Thalita mengangguk. “Saya sudah menyelesaikan laporan untuk rapat besok dan dokumen yang di meja Bapak juga sudah saya cek dan saya rapikan kembali, jadi besok Bapak tinggal presentasi saja,” terang Thalita sambil meletakkan dokumen di meja kerja Diko.

“Sebaik ini wanita yang akan aku sakiti, apakah aku tega menyakiti wanita sebaik dia demi ambisiku membalas dendam pada kedua kakaknya?” batin Diko bertanya-tanya seraya menatap pada Thalita tak berkedip.

“Pak Diko, Anda baik-baik saja? Apa perlu saya panggilkan dokter untuk memeriksa anda?” tanya Thalita membuyarkan lamunan Diko.

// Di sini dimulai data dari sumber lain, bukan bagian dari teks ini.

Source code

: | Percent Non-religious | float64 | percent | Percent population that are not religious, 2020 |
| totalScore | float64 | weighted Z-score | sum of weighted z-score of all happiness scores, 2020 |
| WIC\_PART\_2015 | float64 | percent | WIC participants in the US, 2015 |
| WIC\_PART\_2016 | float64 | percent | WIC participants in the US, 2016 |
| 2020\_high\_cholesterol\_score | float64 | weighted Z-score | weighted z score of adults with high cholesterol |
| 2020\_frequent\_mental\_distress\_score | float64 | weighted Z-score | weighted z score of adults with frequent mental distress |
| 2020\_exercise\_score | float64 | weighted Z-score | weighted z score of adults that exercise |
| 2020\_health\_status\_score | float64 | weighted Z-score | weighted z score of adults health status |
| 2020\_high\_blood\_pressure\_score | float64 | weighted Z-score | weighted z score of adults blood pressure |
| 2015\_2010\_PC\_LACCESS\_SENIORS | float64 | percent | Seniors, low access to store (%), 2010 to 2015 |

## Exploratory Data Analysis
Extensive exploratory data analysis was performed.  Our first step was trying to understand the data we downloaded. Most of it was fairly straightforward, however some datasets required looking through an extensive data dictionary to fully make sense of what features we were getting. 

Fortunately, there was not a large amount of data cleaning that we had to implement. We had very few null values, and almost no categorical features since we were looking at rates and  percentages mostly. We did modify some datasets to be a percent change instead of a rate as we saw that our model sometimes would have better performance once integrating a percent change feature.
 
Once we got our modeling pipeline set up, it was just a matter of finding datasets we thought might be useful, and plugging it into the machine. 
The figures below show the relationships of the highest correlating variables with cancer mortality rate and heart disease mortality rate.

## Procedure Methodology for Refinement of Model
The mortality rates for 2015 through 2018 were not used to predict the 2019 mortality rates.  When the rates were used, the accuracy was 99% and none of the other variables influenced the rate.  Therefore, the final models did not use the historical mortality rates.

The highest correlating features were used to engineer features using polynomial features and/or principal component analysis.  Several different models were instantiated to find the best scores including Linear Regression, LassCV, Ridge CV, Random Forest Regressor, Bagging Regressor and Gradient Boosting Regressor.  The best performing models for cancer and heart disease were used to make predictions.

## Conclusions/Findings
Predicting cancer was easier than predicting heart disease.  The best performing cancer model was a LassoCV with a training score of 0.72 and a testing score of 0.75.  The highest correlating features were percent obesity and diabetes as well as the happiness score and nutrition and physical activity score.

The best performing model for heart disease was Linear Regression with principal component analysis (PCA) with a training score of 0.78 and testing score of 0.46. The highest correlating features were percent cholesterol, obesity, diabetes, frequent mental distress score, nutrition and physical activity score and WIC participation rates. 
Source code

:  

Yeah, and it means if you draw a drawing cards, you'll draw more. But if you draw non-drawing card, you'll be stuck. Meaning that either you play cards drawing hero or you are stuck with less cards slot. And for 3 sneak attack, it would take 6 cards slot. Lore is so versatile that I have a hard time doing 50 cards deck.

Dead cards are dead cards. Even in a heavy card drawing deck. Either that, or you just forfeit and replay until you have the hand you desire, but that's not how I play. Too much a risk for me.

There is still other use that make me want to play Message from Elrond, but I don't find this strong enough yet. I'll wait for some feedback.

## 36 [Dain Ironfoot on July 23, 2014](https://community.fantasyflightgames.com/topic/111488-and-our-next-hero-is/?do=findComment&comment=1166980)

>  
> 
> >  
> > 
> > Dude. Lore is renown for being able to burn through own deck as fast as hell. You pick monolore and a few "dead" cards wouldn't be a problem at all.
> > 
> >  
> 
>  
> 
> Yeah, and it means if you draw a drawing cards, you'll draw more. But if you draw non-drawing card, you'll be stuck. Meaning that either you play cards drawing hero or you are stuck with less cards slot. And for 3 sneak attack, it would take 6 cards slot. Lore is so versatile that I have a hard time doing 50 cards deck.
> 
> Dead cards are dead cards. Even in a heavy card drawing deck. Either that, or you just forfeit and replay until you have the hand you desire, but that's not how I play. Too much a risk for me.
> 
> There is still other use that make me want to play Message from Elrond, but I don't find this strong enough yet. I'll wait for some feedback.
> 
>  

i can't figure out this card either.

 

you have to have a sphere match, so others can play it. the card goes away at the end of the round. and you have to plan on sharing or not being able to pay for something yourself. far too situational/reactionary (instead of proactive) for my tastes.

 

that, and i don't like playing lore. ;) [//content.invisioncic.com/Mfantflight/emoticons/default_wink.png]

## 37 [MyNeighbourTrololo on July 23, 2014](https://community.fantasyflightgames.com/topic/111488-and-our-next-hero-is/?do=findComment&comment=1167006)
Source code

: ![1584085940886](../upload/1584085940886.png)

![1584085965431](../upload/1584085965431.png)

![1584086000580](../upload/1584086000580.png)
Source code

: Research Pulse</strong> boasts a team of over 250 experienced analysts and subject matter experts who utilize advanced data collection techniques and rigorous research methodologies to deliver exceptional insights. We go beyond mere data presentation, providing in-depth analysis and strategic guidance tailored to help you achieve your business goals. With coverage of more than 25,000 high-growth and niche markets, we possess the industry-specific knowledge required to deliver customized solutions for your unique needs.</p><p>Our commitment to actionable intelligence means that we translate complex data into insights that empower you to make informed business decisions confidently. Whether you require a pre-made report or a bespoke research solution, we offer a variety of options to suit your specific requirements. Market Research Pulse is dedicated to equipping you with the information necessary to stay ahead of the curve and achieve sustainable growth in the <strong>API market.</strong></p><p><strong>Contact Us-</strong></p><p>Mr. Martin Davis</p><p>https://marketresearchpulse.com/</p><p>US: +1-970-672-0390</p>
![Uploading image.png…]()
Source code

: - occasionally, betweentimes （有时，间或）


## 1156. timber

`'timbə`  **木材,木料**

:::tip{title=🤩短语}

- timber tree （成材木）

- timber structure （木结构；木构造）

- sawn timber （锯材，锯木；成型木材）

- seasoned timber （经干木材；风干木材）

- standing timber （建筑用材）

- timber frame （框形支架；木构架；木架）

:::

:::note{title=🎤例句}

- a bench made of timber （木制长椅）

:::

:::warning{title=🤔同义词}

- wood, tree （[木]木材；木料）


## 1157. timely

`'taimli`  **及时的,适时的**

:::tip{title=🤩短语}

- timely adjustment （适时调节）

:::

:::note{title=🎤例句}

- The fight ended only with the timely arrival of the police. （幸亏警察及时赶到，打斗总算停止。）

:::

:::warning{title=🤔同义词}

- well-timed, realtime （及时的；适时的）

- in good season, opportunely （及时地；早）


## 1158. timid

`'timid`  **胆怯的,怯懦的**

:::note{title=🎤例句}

“Ah, tidak ... tidak perlu. Saya sudah baik-baik saja, sepertinya saya terlalu lelah dengan padatnya jadwal pekerjaan minggu lalu,” elak Diko.

“Ya, sebaiknya Bapak segera pulang untuk beristirahat dengan cukup, karena besok kita akan ada rapat dengan seluruh karyawan,” kata Thalita mengingatkan.

“Kamu benar, sepertinya saya perlu beristirahat yang cukup. Kalau begitu mari kita pulang bersama,” ajak Diko.

“Pulang bersama, maksud Bapak?” tanya Thalita tidak paham maksud ajakan Diko.

“Ya, saya akan mengantar kamu pulang. Daripada kamu naik kendaraan online lebih baik saya antar, anggap saja sebagai ucapan terima kasih saya.”

“Hmm, terima kasih sebelumnya Pak, tapi saya bisa pulang sendiri,” tolak Thalita sehalus mungkin.

“Tidak perlu merasa sungkan Thalita, saya tidak suka berhutang budi.”

“Saya tidak menganggap yang saya lakukan ke Bapak tadi adalah hal yang perlu untuk balas budi,” sahut Thalita tegas.

“Tapi tetap saja saya tidak bisa menerima kebaikan orang lain dengan percuma.”

“Jadi maksud Bapak, semua kebaikan bisa diukur dengan materi?” tanya Thalita dengan nada sedikit meninggi.

“Bu— bukan begitu maksud saya.” Diko bingung menjelaskan maksudnya kepada Thalita, akhirnya membuat salah paham kembali terjadi di antara mereka.

“Sudah malam, saya permisi pulang dulu Pak. Selamat malam,” pamit Thalita seraya pergi dari ruangan Diko meski tanpa persetujuan lelaki itu.

“Diko ... apa sih yang kamu lakukan, selalu saja membuat salah paham,” gumam Diko menyalahkan dirinya sendiri. “Aku hanya ingin mengantarnya pulang, hanya saja tidak ada alasan yang tepat. Aku tidak ingin dia merasa bahwa aku mulai tertarik padanya,” lanjutnya lagi.

**

“Selalu saja kata-kata menyakitkan hati yang keluar dari mulutnya, kalau saja bukan bosku sudah aku ... huft!” batin Thalita merasa geram.

“Kamu kenapa Ta?” tanya Joe tiba-tiba datang menghampiri Thalita yang sedang menunggu taksi online di depan lobi kantor.

“Eh Joe, tidak papa. Hanya merasa sedikit kesal saja,” ujarnya seraya melipat kedua tangan di depan dada.

“Pasti kesal sama bos kamu ya?” tebak Joe yang sangat tepat sasaran. “Sepertinya, tiada hari yang beliau lalui tanpa membuat karyawannya merasa kesal ya, hehe,” katanya seraya terkekeh pelan.

Thalita hanya tersenyum tak ingin menanggapi dan membahas lebih jauh tentang bos galaknya itu. Namun siapa sangka, orang yang sedang mereka bicarakan malah sedang berjalan dengan santainya ke arah mereka.

“Panjang umur rupanya, kamu sudah pesan taksi kan? Aku pamit dulu ya, dadah,” pamit Joe segera pergi sebelum bos galak menghampiri mereka.